Muchas fueron, por aquel entonces, las veces que intenté acercarme físicamente a Luna, derribar las barreras que se había construido. Mantuvimos recurrentes discusiones por esta causa, confieso que jamás logré comprenderla. A veces, por ejemplo, me decía:
-Habla, habla sin parar, de lo que sea.
Y, agarrándome de las quijadas, pegaba sus labios contra los míos, e inspiraba mi hálito, provocándome una mudez momentánea.
-Te he robado la voz. - Decía entre risas.
Sus ojos parecían anudados a mi boca, sus dedos rondaban con habitualidad mis cabellos, sus brazos apresaban mi cuello; sus piernas, fortísimas: mi cintura… Mas, al intentar adueñarme de ella, al querer hacerla mía y besarla como ansiaban desde hacía tanto mis entrañas, la respuesta era siempre la misma.

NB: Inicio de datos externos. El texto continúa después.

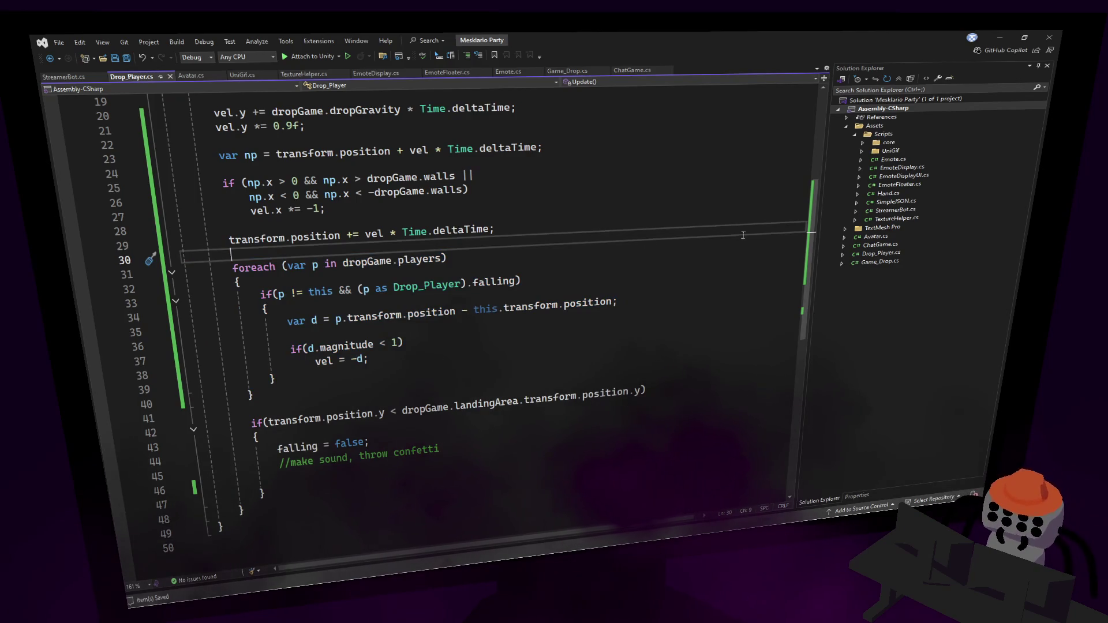
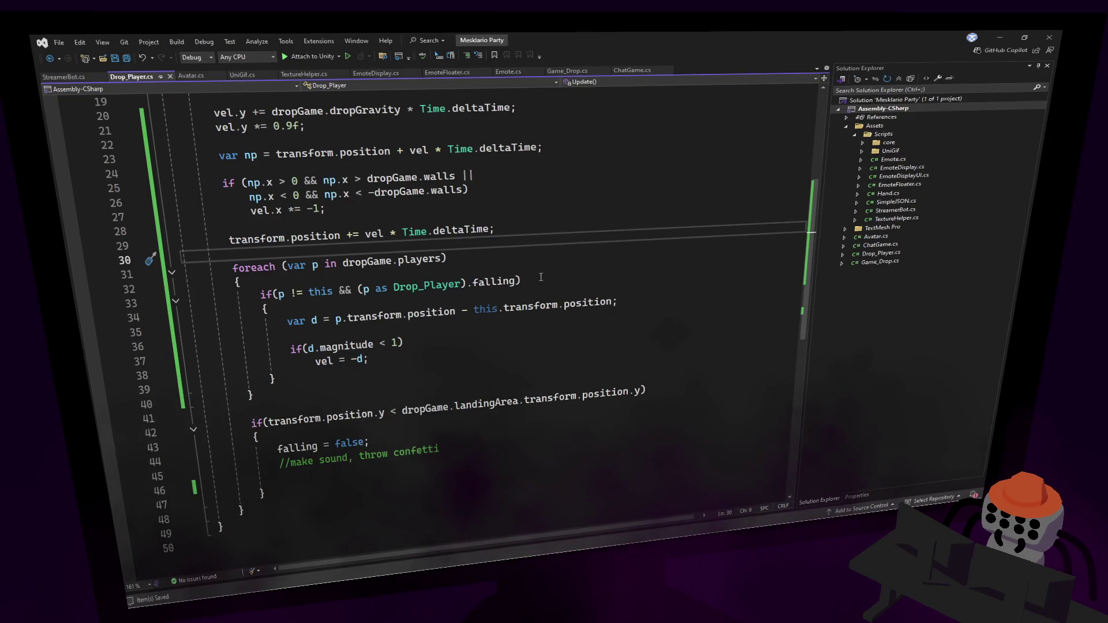
Add a public GameObject parachute field below the falling field in Drop_Player.cs and save.
{"action": "left_click", "coordinate": [660, 253]}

Su rostro se colmaba de tristeza, sus manos descendían y, con las palabras quebradas, casi hechas murmullo, me pedía un poco más de paciencia. ¿Cómo iba yo a tenerla, si ya no encontraba en ella nada que fuera límpido ni sereno? Y, aunque la odiase, creo que también la amaba; o, al menos, pienso que me era imposible deshacerme de la visión que tuve de ella, de la adoración de quien ya jamás retornaría.
Su cuerpo, su carne, su presencia… Todo aquello no era sino el envoltorio imperfecto de la divinidad que hubiera contemplado otrora. Necesitaba atravesarla, sumirme en ella, que se entregase a mí sin salvar de su ser ni un resquicio. Sólo así terminaría mi sufrimiento y podría redimirme, sólo así lograría quedar completo. Pero, si de ella quedaba un ápice que se salvara, que no fuera depositado en mi regazo, si de su existencia salvaba un único aliento, un milímetro de músculo o de piel, entonces, no me sería permitido transcender a lo mundano: quedaría atrapado en la suciedad de lo imperfecto.
Para que lo que ella ya había entregado quedase en nada, debía rendirse a mí hasta que su cuerpo y su ser quedasen destrozados; y destruido quedase también yo en ella. Precisaba que ambos muriésemos en los brazos del otro, mas el desánimo se apoderaba de su rostro al oírme estas palabras; y de mí, la rabia al no verme correspondido.
Hasta qué punto me desgarraban estas ideas, es difícil transmitirlo. Cuánto sufrí, hasta qué límite se ensució mi interior y me corrompí: yo; que, aunque quizás malvado, siempre había sido simple, como un niño; noté cómo arraigaba en mí una complejidad oscura, una profundidad torturadora, un asco que no conocía descanso.
Casi cada vez que nos veíamos, terminábamos llorando o discutiendo a gritos.
-¿Cómo voy a entregarme a ti si me haces infeliz?
Y, al observar cómo se dirigía a cualquier otro, cómo existía al nivel de las demás personas, cómo hablaba con sus amigas, y daba muestras de quererlas o manifestaba apreciarlas, me colmaba yo de rabia y de angustia. No sólo había descendido a la tierra, sino que me había arrastrado con ella, me había hecho perder lo único que de mí estimaba.
-Antes de conocerte, nunca pude querer a nadie. Me has curado. Cómo me alegro de haberte encontrado. Dios debe existir porque tú existes.
Tales arrebatos tenía, semejantes cosas me confesaba. Cómo me repugnaba oír algo de esto. Sí, te has salvado, Luna, caminas ahora entre los mortales, tú, que eras el ángel de la eternidad predilecto. Y me has hecho sucumbir a mí, invisible soy ahora, puesto no existo más que en las profundidades del abismo, y me desprecio.
A pesar de que meditaba estas cosas, seguía soportando el martirio. Cada vez más degradado y patético, cada vez más humillado: resistía, puesto que aún confiaba en su entrega, en la salvación que, muy pronto, habría de recompensarnos.